◆ **Prompt**: Convert the lines of the records below into a Markdown table with the columns "Row" and "Line", numbering each row and skipping blank lines. Cover all the records, but leave the pictures out.

Dataset records
◆ ◆ ◆ ◆ ◆ ◆ ◆
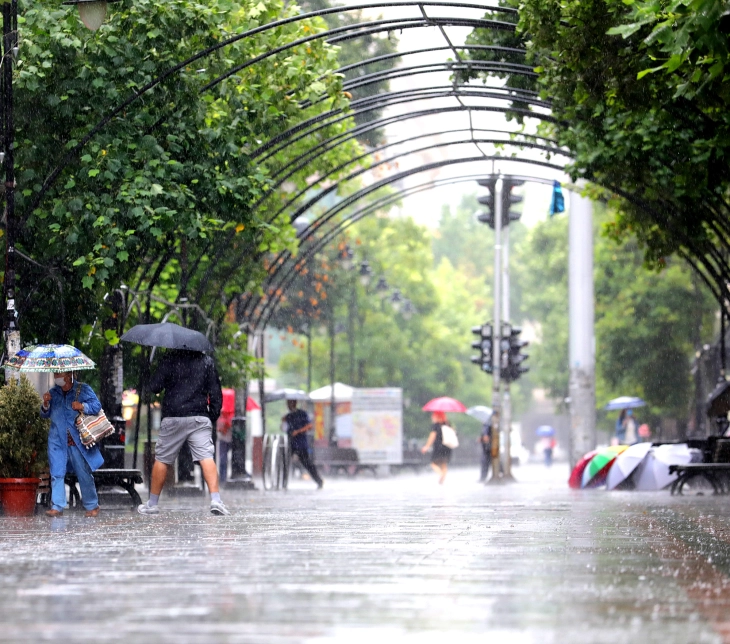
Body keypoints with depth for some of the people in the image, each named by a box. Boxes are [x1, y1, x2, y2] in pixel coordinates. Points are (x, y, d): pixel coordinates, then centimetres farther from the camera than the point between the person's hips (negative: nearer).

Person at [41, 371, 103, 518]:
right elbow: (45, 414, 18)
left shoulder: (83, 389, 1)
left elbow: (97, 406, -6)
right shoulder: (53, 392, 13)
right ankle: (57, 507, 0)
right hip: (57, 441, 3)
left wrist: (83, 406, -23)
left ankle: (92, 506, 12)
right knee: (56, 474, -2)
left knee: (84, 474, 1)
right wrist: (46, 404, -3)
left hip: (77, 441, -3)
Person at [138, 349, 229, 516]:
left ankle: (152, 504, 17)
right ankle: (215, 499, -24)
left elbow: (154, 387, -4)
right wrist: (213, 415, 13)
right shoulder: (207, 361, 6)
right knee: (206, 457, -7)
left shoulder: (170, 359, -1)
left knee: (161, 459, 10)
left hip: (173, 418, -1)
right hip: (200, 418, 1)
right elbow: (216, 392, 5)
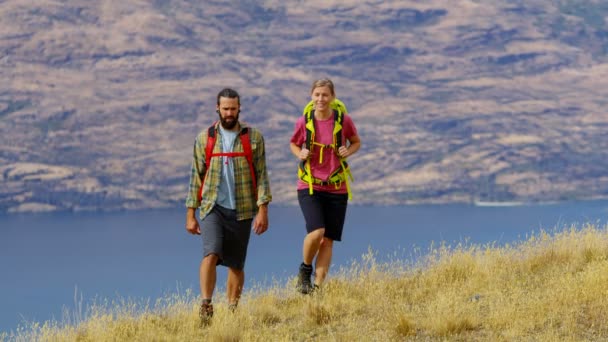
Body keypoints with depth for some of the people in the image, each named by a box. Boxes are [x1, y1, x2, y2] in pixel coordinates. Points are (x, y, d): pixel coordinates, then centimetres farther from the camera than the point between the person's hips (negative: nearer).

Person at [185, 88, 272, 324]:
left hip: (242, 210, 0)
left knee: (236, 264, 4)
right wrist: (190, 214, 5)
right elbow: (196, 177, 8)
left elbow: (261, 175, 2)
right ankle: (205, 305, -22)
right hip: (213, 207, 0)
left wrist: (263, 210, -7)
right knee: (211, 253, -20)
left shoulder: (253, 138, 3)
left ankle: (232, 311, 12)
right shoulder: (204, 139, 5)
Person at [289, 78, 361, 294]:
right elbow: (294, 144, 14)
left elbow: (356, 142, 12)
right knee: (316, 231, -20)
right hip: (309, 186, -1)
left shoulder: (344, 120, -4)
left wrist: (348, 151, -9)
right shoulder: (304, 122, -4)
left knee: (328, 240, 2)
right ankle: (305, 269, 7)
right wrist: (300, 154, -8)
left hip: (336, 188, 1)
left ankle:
◆ ◆ ◆ ◆ ◆ ◆ ◆
◆ **Response**:
| Row | Line |
|---|---|
| 1 | Body keypoints with depth for some of the people in the image, each named by a box. Boxes are [x1, y1, x2, y2] in pixel coordinates. Points are (x, y, d): pixel coordinates, then centimetres farther from the camera than the point between the person's hips (negative: nearer). |
| 2 | Person at [41, 371, 103, 518]: |
| 3 | right elbow: (45, 414, 18) |
| 4 | left shoulder: (83, 389, 1) |
| 5 | left elbow: (97, 406, -6) |
| 6 | right shoulder: (53, 392, 13) |
| 7 | right ankle: (57, 507, 0) |
| 8 | right hip: (57, 441, 3) |
| 9 | left wrist: (83, 406, -23) |
| 10 | left ankle: (92, 506, 12) |
| 11 | right knee: (56, 474, -2) |
| 12 | left knee: (84, 474, 1) |
| 13 | right wrist: (46, 404, -3) |
| 14 | left hip: (77, 441, -3) |
| 15 | Person at [138, 349, 229, 516]: |
| 16 | left ankle: (152, 504, 17) |
| 17 | right ankle: (215, 499, -24) |
| 18 | left elbow: (154, 387, -4) |
| 19 | right wrist: (213, 415, 13) |
| 20 | right shoulder: (207, 361, 6) |
| 21 | right knee: (206, 457, -7) |
| 22 | left shoulder: (170, 359, -1) |
| 23 | left knee: (161, 459, 10) |
| 24 | left hip: (173, 418, -1) |
| 25 | right hip: (200, 418, 1) |
| 26 | right elbow: (216, 392, 5) |
| 27 | Body keypoints with depth for some of the people in the image, each named by a box. Boxes are [x1, y1, x2, y2] in pixel coordinates. Points are (x, y, d): pixel coordinates, then centimetres farther from the camera than the point between the person's hips (negative: nearer). |
| 28 | Person at [185, 88, 272, 324]: |
| 29 | left hip: (242, 210, 0) |
| 30 | left knee: (236, 264, 4) |
| 31 | right wrist: (190, 214, 5) |
| 32 | right elbow: (196, 177, 8) |
| 33 | left elbow: (261, 175, 2) |
| 34 | right ankle: (205, 305, -22) |
| 35 | right hip: (213, 207, 0) |
| 36 | left wrist: (263, 210, -7) |
| 37 | right knee: (211, 253, -20) |
| 38 | left shoulder: (253, 138, 3) |
| 39 | left ankle: (232, 311, 12) |
| 40 | right shoulder: (204, 139, 5) |
| 41 | Person at [289, 78, 361, 294]: |
| 42 | right elbow: (294, 144, 14) |
| 43 | left elbow: (356, 142, 12) |
| 44 | right knee: (316, 231, -20) |
| 45 | right hip: (309, 186, -1) |
| 46 | left shoulder: (344, 120, -4) |
| 47 | left wrist: (348, 151, -9) |
| 48 | right shoulder: (304, 122, -4) |
| 49 | left knee: (328, 240, 2) |
| 50 | right ankle: (305, 269, 7) |
| 51 | right wrist: (300, 154, -8) |
| 52 | left hip: (336, 188, 1) |
| 53 | left ankle: |